# Need help with this calculus question

I have completed part a of this question but I'm stuck on part b. Can anyone help me with this part?
(edited 1 month ago)
Original post by A4M1NA
I have completed part a of this question but I'm stuck on part b. Can anyone help me with this part?

Attach the question
Original post by BankaiGintoki

Attach the question

How do I attach an image?
Original post by A4M1NA
How do I attach an image?

idk ab that, i use a laptop... but if you can type out the question?
Original post by eenie_49

idk ab that, i use a laptop... but if you can type out the question?

There’s a diagram on the question
Original post by A4M1NA
There’s a diagram on the question

oh um.... did you get it from a website? is there a link?
Original post by A4M1NA
How do I attach an image?

um try looking at this thread?? https://www.thestudentroom.co.uk/showthread.php?t=1722634
Original post by eenie_49
oh um.... did you get it from a website? is there a link?

https://imagizer.imageshack.com/img924/5522/1YhwO8.jpg

I'm struggling with part b of this question
if the tangent is at 45 degrees, whats the gradient at those points?
Original post by mqb2766
if the tangent is at 45 degrees, whats the gradient at those points?

-1
Original post by A4M1NA
-1

So sub it in to the gradient equation and get a relationship for y in terms of x, then sub that into the equation of the ellipse and solve for x (and then y)
Original post by mqb2766

So sub it in to the gradient equation and get a relationship for y in terms of x, then sub that into the equation of the ellipse and solve for x (and then y)

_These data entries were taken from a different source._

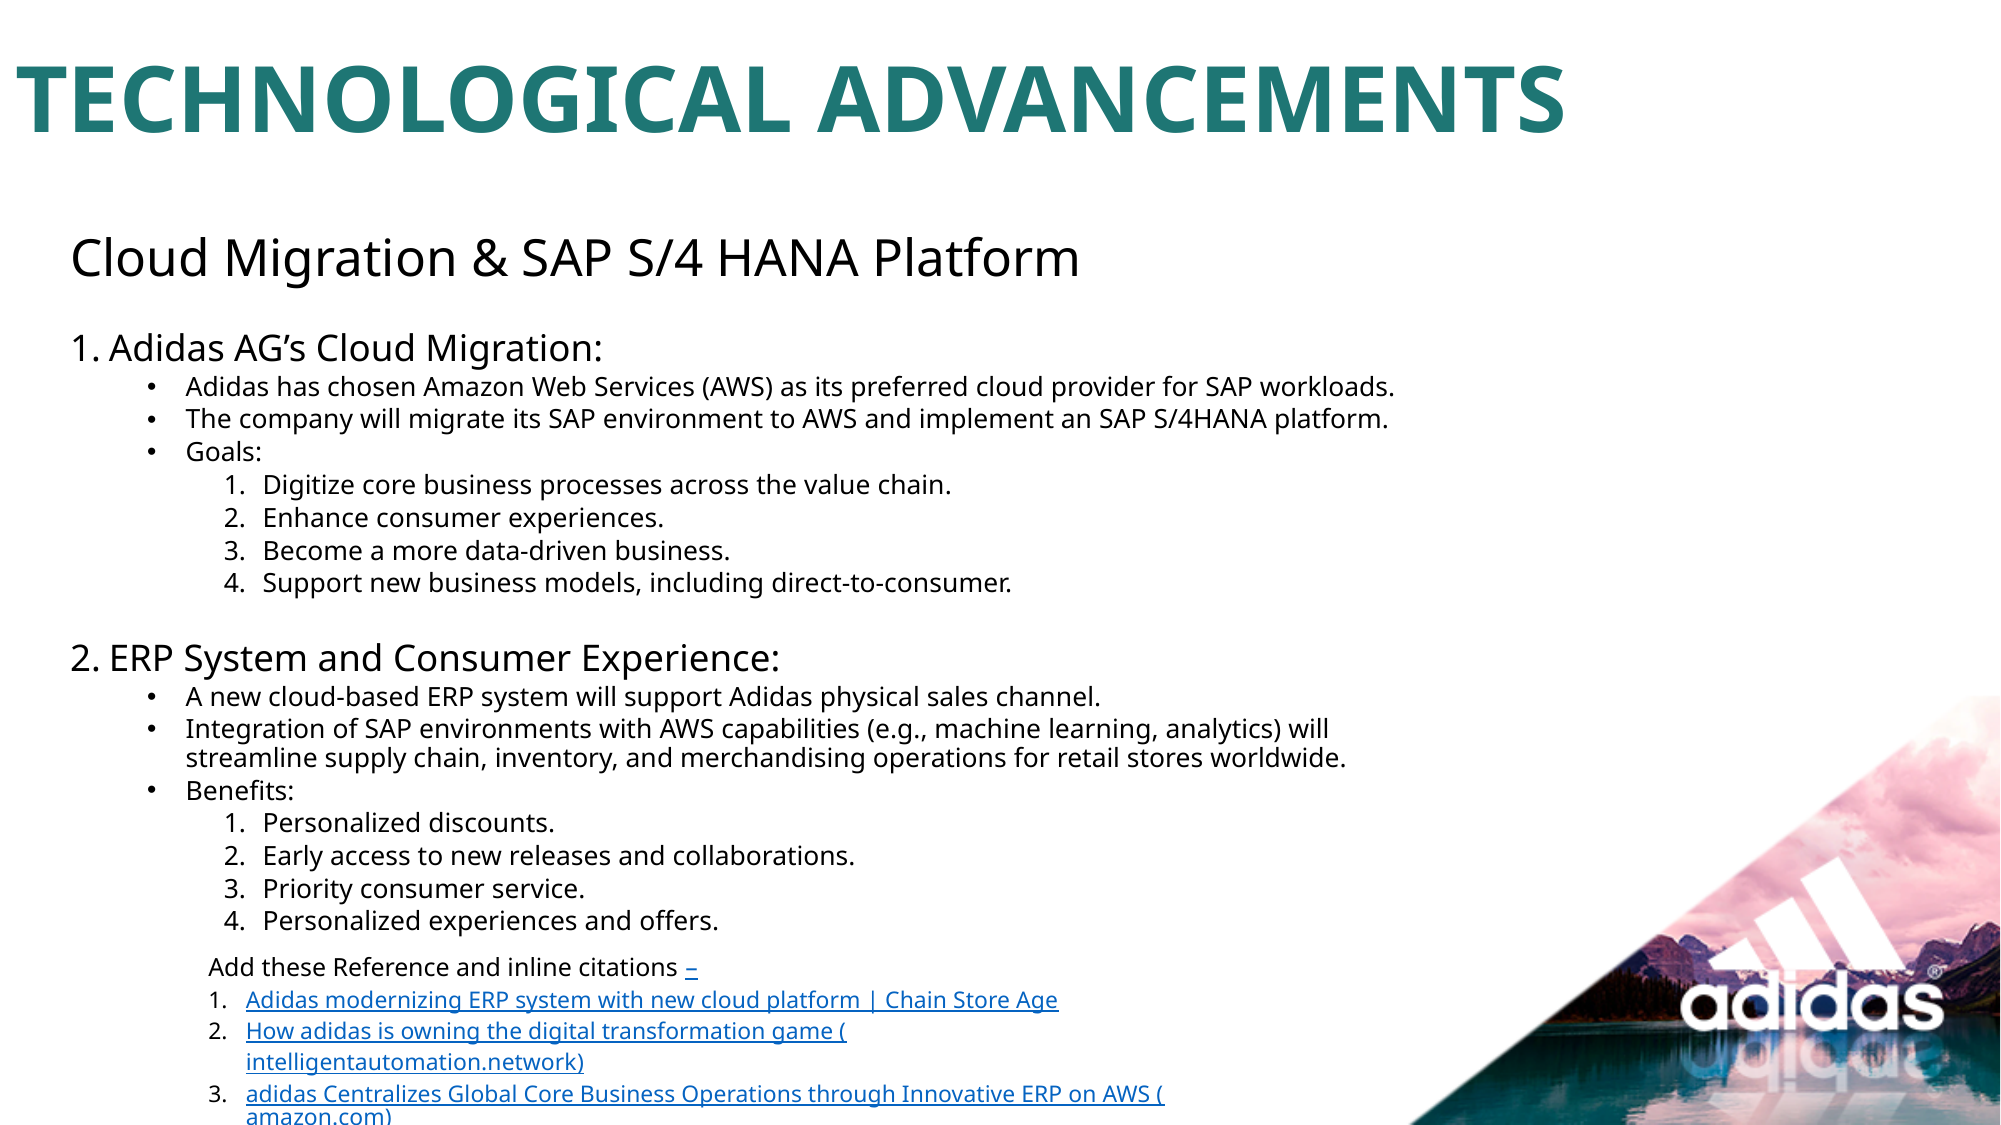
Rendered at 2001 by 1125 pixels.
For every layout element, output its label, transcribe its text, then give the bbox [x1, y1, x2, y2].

text_box Cloud Migration & SAP S/4 HANA Platform Adidas AG’s Cloud Migration: Adidas has chosen Amazon Web Services (AWS) as its preferred cloud provider for SAP workloads. The company will migrate its SAP environment to AWS and implement an SAP S/4HANA platform. Goals: Digitize core business processes across the value chain. Enhance consumer experiences. Become a more data-driven business. Support new business models, including direct-to-consumer. ERP System and Consumer Experience: A new cloud-based ERP system will support Adidas physical sales channel. Integration of SAP environments with AWS capabilities (e.g., machine learning, analytics) will streamline supply chain, inventory, and merchandising operations for retail stores worldwide. Benefits: Personalized discounts. Early access to new releases and collaborations. Priority consumer service. Personalized experiences and offers. [55, 224, 1471, 945]
text_box Add these Reference and inline citations – Adidas modernizing ERP system with new cloud platform | Chain Store Age How adidas is owning the digital transformation game (intelligentautomation.network) adidas Centralizes Global Core Business Operations through Innovative ERP on AWS (amazon.com) [43, 944, 1192, 1118]
picture [0, 0, 2001, 1125]
text_box TECHNOLOGICAL ADVANCEMENTS [0, 18, 1715, 188]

I managed to do part B. For the coordinates of A(-2root10, -root10) and B(2root10, root10)
Original post by A4M1NA
I managed to do part B. For the coordinates of A(-2root10, -root10) and B(2root10, root10)

Not worked it through, but looks plausible and easy enough to verify by subbing back in.
(edited 1 month ago)
Original post by mqb2766

Not worked it through, but looks plausible and easy enough to verify by subbing back in.

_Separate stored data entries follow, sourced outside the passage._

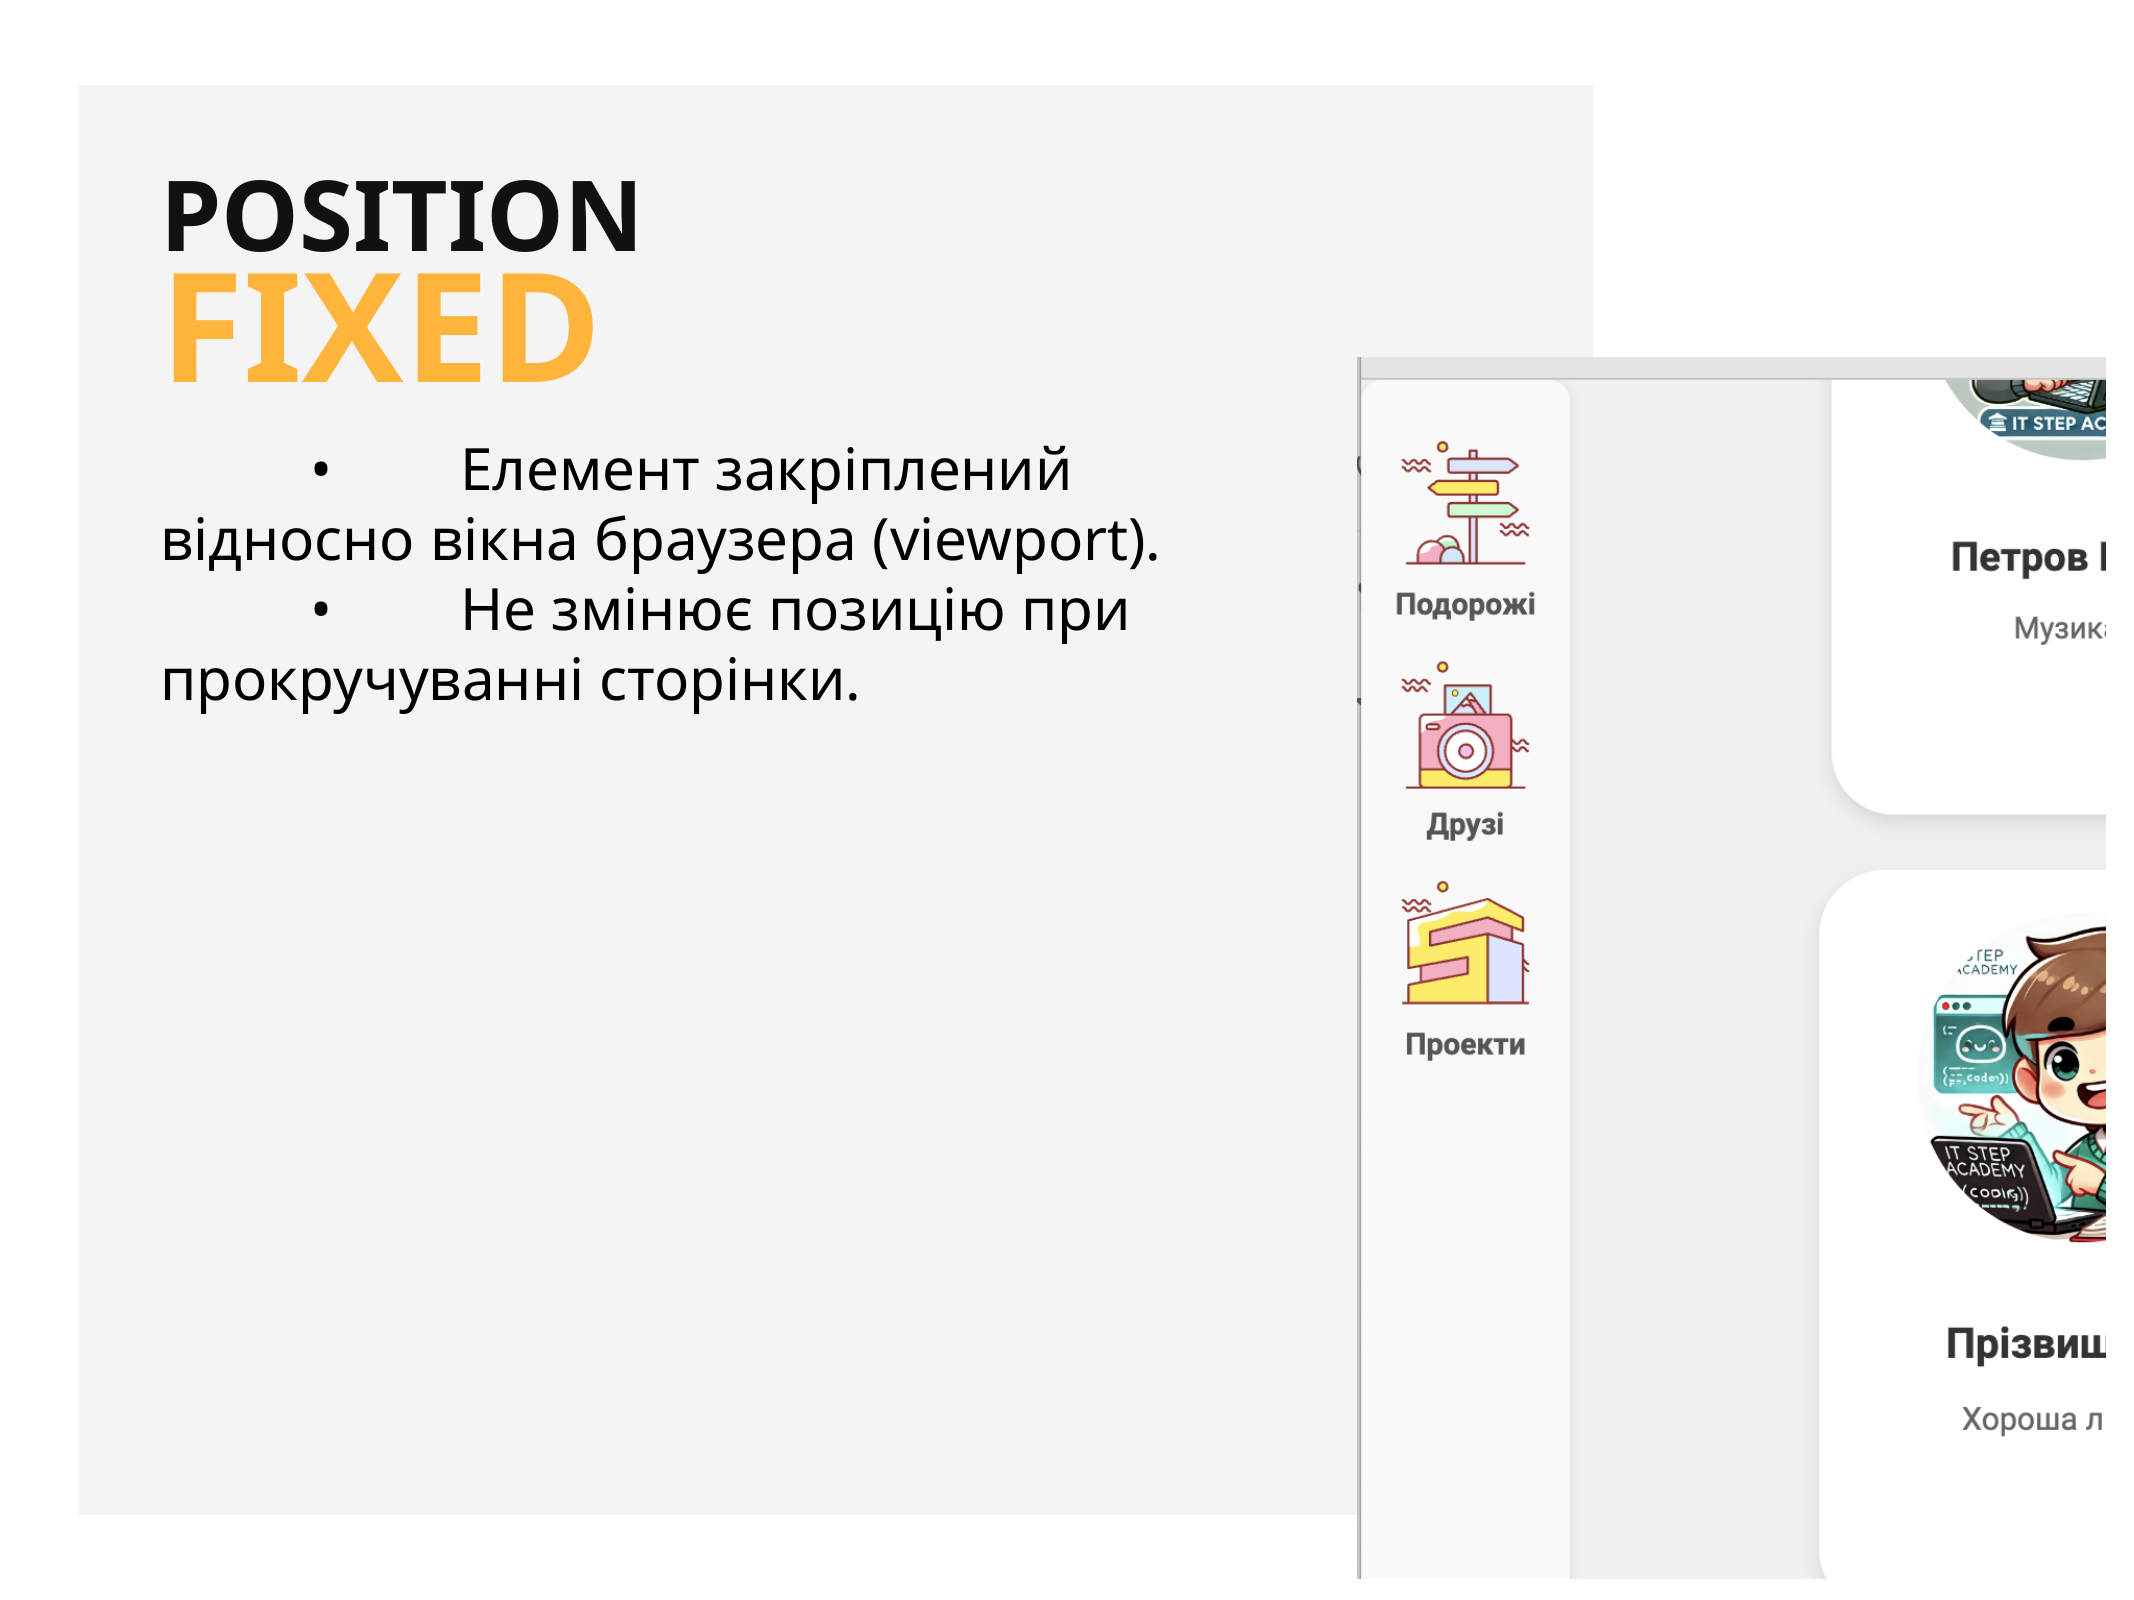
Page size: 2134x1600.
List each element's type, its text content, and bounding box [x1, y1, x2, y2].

picture [1357, 357, 2106, 1579]
title position fixed [151, 75, 1870, 422]
text_box • Елемент закріплений відносно вікна браузера (viewport). • Не змінює позицію при прокручуванні сторінки. [152, 424, 1302, 996]
text_box [78, 85, 1357, 1515]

okay thanks. For part C would I just use the formula for distance between two points
Original post by A4M1NA
okay thanks. For part C would I just use the formula for distance between two points

Looks like it. The "hence ..." and 2 marks is about right for pythagoras.
Original post by mqb2766

Looks like it. The "hence ..." and 2 marks is about right for pythagoras.

Thank youuu
Original post by A4M1NA
I have completed part a of this question but I'm stuck on part b. Can anyone help me with this part?

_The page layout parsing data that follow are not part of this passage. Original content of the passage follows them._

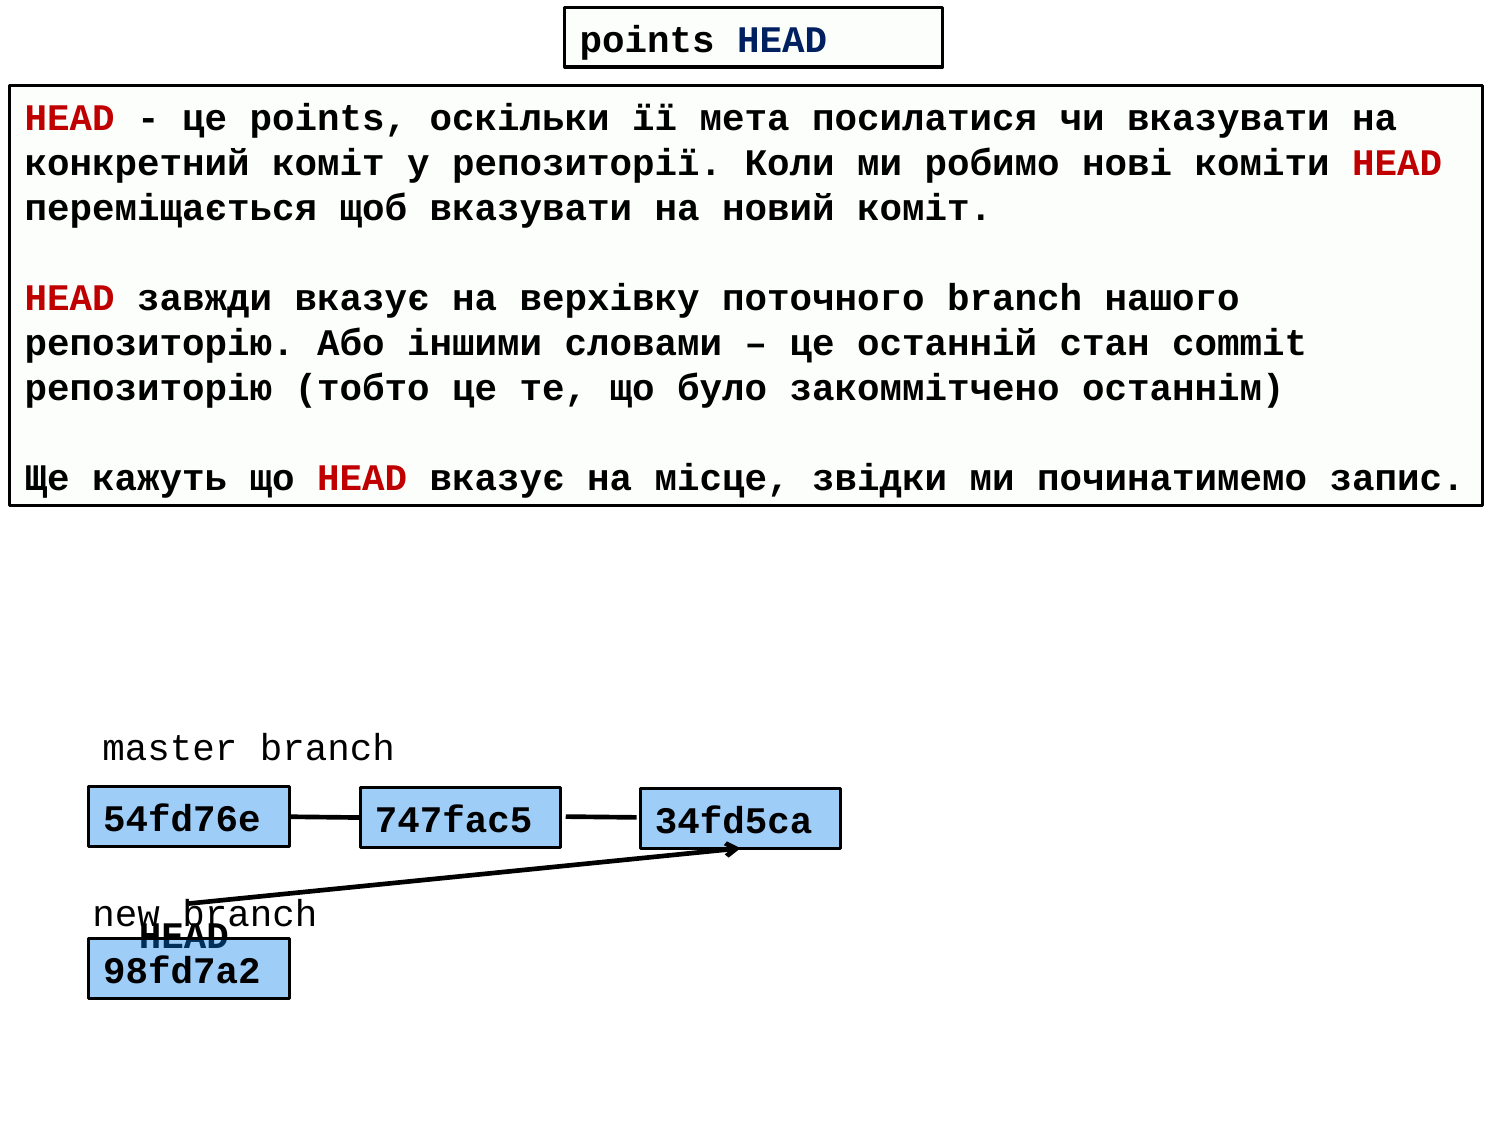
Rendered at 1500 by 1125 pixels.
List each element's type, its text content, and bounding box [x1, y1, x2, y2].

text_box 34fd5ca [640, 788, 841, 849]
text_box new branch [260, 881, 333, 942]
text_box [123, 848, 255, 965]
text_box 747faс5 [360, 787, 561, 848]
text_box master branch [87, 715, 410, 776]
text_box 98fd7a2 [88, 938, 290, 999]
text_box new branch [77, 881, 118, 942]
text_box 54fd76e [88, 786, 290, 847]
text_box HEAD - це points, оскільки її мета посилатися чи вказувати на конкретний коміт у репозиторії. Коли ми робимо нові коміти HEAD переміщається щоб вказувати на новий коміт. HEAD завжди вказує на верхівку поточного branch нашого репозиторію. Або іншими словами – це останній стан commit репозиторію (тобто це те, що було закоммітчено останнім) Ще кажуть що HEAD вказує на місце, звідки ми починатимемо запис. [9, 85, 1483, 506]
text_box points HEAD [564, 7, 943, 67]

Since part a) was a show that question, you will need to use that for part b).
Points A and B are the points of inflection. Points of inflection are defined as ‘curve changing from concave to convex, and when second differential is zero’.
So you: differentiate again, set it equal to 0 and find the x coordinates. Proof it is a point of inflection by substituting numbers into the second differential just below and just above the x values. You should get a positive (convex) and negative (concave) values. Than find the y values.
Original post by BankaiGintoki
Since part a) was a show that question, you will need to use that for part b).
Points A and B are the points of inflection. Points of inflection are defined as ‘curve changing from concave to convex, and when second differential is zero’.
So you: differentiate again, set it equal to 0 and find the x coordinates. Proof it is a point of inflection by substituting numbers into the second differential just below and just above the x values. You should get a positive (convex) and negative (concave) values. Than find the y values.

Just catching up with this thread and have a few observations on your post.

* There's no reason to suppose that points A and B correspond to points of inflection;
* Just looking at the given graph you can see there's no change of convexity near points A and B;
* I don't believe there are any points on the curve where the second derivative with respect to x is zero.

What the question is asking you to do is find points on the curve where the tangential gradient is equal to -1 (corresponding to the 45deg slope shown on the given diagram).